**What you need to do:** Should any entry seem unclear, still set it down exactly as given, along with all the others.

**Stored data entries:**
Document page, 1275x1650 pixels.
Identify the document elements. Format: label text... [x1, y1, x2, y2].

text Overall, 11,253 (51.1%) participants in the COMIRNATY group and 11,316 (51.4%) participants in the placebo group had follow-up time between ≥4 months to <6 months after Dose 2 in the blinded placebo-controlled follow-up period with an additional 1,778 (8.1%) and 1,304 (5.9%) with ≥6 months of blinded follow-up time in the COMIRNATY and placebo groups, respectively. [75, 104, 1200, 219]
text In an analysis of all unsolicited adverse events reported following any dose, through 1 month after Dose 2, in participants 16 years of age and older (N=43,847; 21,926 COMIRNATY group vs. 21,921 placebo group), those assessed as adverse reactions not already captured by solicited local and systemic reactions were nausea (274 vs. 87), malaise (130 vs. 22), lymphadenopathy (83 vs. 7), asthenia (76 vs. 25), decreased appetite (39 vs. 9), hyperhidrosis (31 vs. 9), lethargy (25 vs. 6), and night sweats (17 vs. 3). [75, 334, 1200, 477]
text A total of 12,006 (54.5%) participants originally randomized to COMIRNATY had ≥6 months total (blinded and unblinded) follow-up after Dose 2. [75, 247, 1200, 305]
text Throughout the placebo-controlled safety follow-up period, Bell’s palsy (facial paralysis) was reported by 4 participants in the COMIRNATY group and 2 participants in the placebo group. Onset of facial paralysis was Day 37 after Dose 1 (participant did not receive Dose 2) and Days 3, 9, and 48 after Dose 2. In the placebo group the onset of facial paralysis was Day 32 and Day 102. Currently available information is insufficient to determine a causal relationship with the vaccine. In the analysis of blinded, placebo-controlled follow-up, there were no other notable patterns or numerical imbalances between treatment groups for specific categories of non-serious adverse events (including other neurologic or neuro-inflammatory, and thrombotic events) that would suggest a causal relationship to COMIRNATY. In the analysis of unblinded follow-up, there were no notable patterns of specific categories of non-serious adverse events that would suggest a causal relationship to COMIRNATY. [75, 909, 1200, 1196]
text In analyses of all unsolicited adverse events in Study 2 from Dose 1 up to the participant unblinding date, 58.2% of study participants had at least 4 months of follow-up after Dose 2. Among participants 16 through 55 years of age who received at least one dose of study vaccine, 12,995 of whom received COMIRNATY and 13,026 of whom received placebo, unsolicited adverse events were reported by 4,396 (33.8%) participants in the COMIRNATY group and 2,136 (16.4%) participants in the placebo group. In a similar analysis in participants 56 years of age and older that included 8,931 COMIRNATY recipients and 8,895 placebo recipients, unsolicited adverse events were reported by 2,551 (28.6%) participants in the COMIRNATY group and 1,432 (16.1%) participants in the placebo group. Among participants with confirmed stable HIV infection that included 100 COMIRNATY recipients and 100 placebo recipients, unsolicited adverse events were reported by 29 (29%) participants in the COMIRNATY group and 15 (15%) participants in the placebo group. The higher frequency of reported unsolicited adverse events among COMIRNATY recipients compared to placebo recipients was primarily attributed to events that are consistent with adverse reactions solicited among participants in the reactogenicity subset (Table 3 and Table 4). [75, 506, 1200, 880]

**Answer to the exercise:**
Document page, 1275x1650 pixels.
Identify the document elements. Format: label text... [x1, y1, x2, y2].

text Overall, 11,253 (51.1%) participants in the COMIRNATY group and 11,316 (51.4%) participants in the placebo group had follow-up time between ≥4 months to <6 months after Dose 2 in the blinded placebo-controlled follow-up period with an additional 1,778 (8.1%) and 1,304 (5.9%) with ≥6 months of blinded follow-up time in the COMIRNATY and placebo groups, respectively. [75, 104, 1200, 219]
text In an analysis of all unsolicited adverse events reported following any dose, through 1 month after Dose 2, in participants 16 years of age and older (N=43,847; 21,926 COMIRNATY group vs. 21,921 placebo group), those assessed as adverse reactions not already captured by solicited local and systemic reactions were nausea (274 vs. 87), malaise (130 vs. 22), lymphadenopathy (83 vs. 7), asthenia (76 vs. 25), decreased appetite (39 vs. 9), hyperhidrosis (31 vs. 9), lethargy (25 vs. 6), and night sweats (17 vs. 3). [75, 334, 1200, 477]
text A total of 12,006 (54.5%) participants originally randomized to COMIRNATY had ≥6 months total (blinded and unblinded) follow-up after Dose 2. [75, 247, 1200, 305]
text Throughout the placebo-controlled safety follow-up period, Bell’s palsy (facial paralysis) was reported by 4 participants in the COMIRNATY group and 2 participants in the placebo group. Onset of facial paralysis was Day 37 after Dose 1 (participant did not receive Dose 2) and Days 3, 9, and 48 after Dose 2. In the placebo group the onset of facial paralysis was Day 32 and Day 102. Currently available information is insufficient to determine a causal relationship with the vaccine. In the analysis of blinded, placebo-controlled follow-up, there were no other notable patterns or numerical imbalances between treatment groups for specific categories of non-serious adverse events (including other neurologic or neuro-inflammatory, and thrombotic events) that would suggest a causal relationship to COMIRNATY. In the analysis of unblinded follow-up, there were no notable patterns of specific categories of non-serious adverse events that would suggest a causal relationship to COMIRNATY. [75, 909, 1200, 1196]
text In analyses of all unsolicited adverse events in Study 2 from Dose 1 up to the participant unblinding date, 58.2% of study participants had at least 4 months of follow-up after Dose 2. Among participants 16 through 55 years of age who received at least one dose of study vaccine, 12,995 of whom received COMIRNATY and 13,026 of whom received placebo, unsolicited adverse events were reported by 4,396 (33.8%) participants in the COMIRNATY group and 2,136 (16.4%) participants in the placebo group. In a similar analysis in participants 56 years of age and older that included 8,931 COMIRNATY recipients and 8,895 placebo recipients, unsolicited adverse events were reported by 2,551 (28.6%) participants in the COMIRNATY group and 1,432 (16.1%) participants in the placebo group. Among participants with confirmed stable HIV infection that included 100 COMIRNATY recipients and 100 placebo recipients, unsolicited adverse events were reported by 29 (29%) participants in the COMIRNATY group and 15 (15%) participants in the placebo group. The higher frequency of reported unsolicited adverse events among COMIRNATY recipients compared to placebo recipients was primarily attributed to events that are consistent with adverse reactions solicited among participants in the reactogenicity subset (Table 3 and Table 4). [75, 506, 1200, 880]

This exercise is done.